Bathymetry and backscatter mosaics derived from multibeam sonar surveys are commonly used to make high spatial resolution maps of the seafloor which have numerous applications, including:
- geological research
- benthic habitat research
- marine boundary delineation
- safety of navigation
Seismic systems and sub-bottom profilers use sound to actively image geological structures below the seafloor. Both use similar technology, but the seismic method is suited to registering deep structures for the purposes of preparing maps for such activities as petroleum exploration and developing an understanding of tectonics and basement architecture. In contrast, the lower power sub-bottom profilers image shows only the shallow sub-seafloor structures.
Potential field methods use magnetometers and gravimeters to passively measure the spatial changes in the magnetic and density properties of the Earth. These methods are especially useful for understanding the extent of regional-scale geological structures. Potential field datasets are often used in conjunction with seismic datasets to assist in the development of models that depict geological history and structure of sub-surface features.

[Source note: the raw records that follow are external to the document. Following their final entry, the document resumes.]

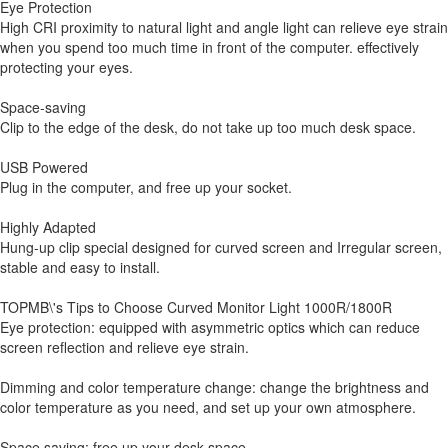
Eye Protection
High CRI proximity to natural light and angle light can relieve eye strain
when you spend too much time in front of the computer. effectively
protecting your eyes.
Space-saving
Clip to the edge of the desk, do not take up too much desk space.
USB Powered
Plug in the computer, and free up your socket.
Highly Adapted
Hung-up clip special designed for curved screen and Irregular screen,
stable and easy to install.
TOPMB\'s Tips to Choose Curved Monitor Light 1000R/1800R
Eye protection: equipped with asymmetric optics which can reduce
screen reflection and relieve eye strain.
Dimming and color temperature change: change the brightness and
color temperature as you need, and set up your own atmosphere.
Space saving: free up your desk space.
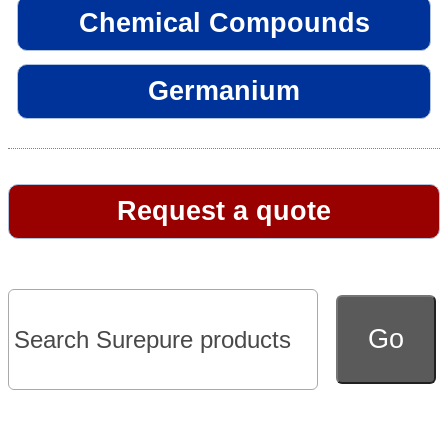
Chemical Compounds
Germanium
Request a quote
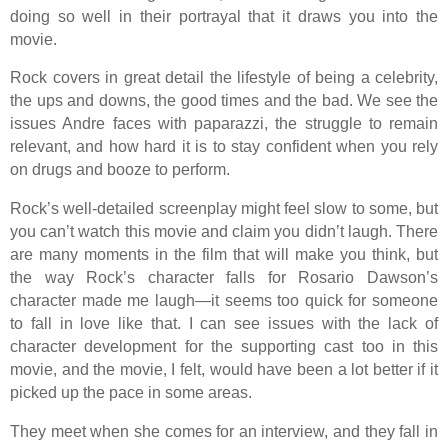
doing so well in their portrayal that it draws you into the
movie.
Rock covers in great detail the lifestyle of being a celebrity,
the ups and downs, the good times and the bad. We see the
issues Andre faces with paparazzi, the struggle to remain
relevant, and how hard it is to stay confident when you rely
on drugs and booze to perform.
Rock’s well-detailed screenplay might feel slow to some, but
you can’t watch this movie and claim you didn’t laugh. There
are many moments in the film that will make you think, but
the way Rock’s character falls for Rosario Dawson’s
character made me laugh—it seems too quick for someone
to fall in love like that. I can see issues with the lack of
character development for the supporting cast too in this
movie, and the movie, I felt, would have been a lot better if it
picked up the pace in some areas.
They meet when she comes for an interview, and they fall in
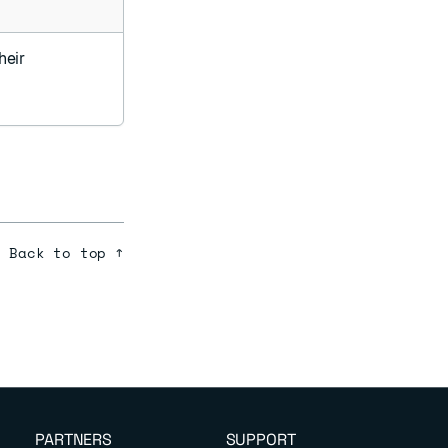
heir
Back to top ↑
PARTNERS
SUPPORT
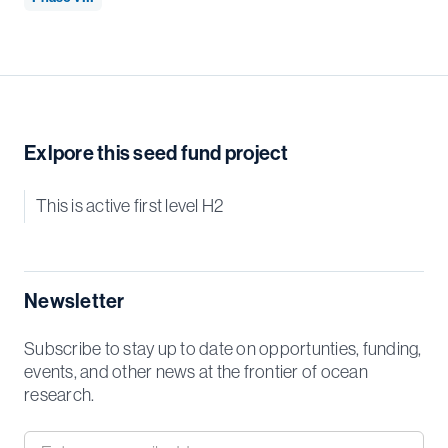
Exlpore this seed fund project
This is active first level H2
Newsletter
Subscribe to stay up to date on opportunties, funding,
events, and other news at the frontier of ocean
research.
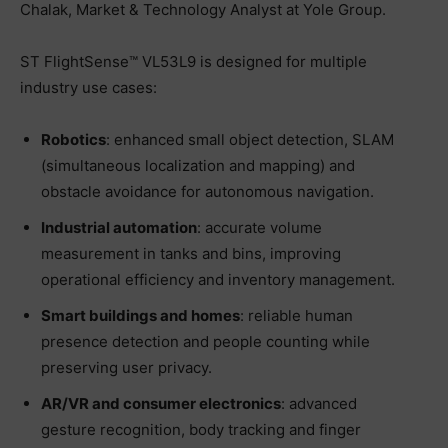
Chalak, Market & Technology Analyst at Yole Group.
ST FlightSense™ VL53L9 is designed for multiple
industry use cases:
Robotics
: enhanced small object detection, SLAM
(simultaneous localization and mapping) and
obstacle avoidance for autonomous navigation.
Industrial automation
: accurate volume
measurement in tanks and bins, improving
operational efficiency and inventory management.
Smart buildings and homes
: reliable human
presence detection and people counting while
preserving user privacy.
AR/VR and consumer electronics
: advanced
gesture recognition, body tracking and finger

Benthic video and still photography are survey techniques that are used to directly observe seafloor features typically over a relatively small area. Video and still photography is commonly used in combination with multibeam sonar so that seafloor features can be extrapolated over larger areas where direct observation is not practicable. Video and still photography has the added value of providing a tool to rapidly characterise benthic habitats and identify biota.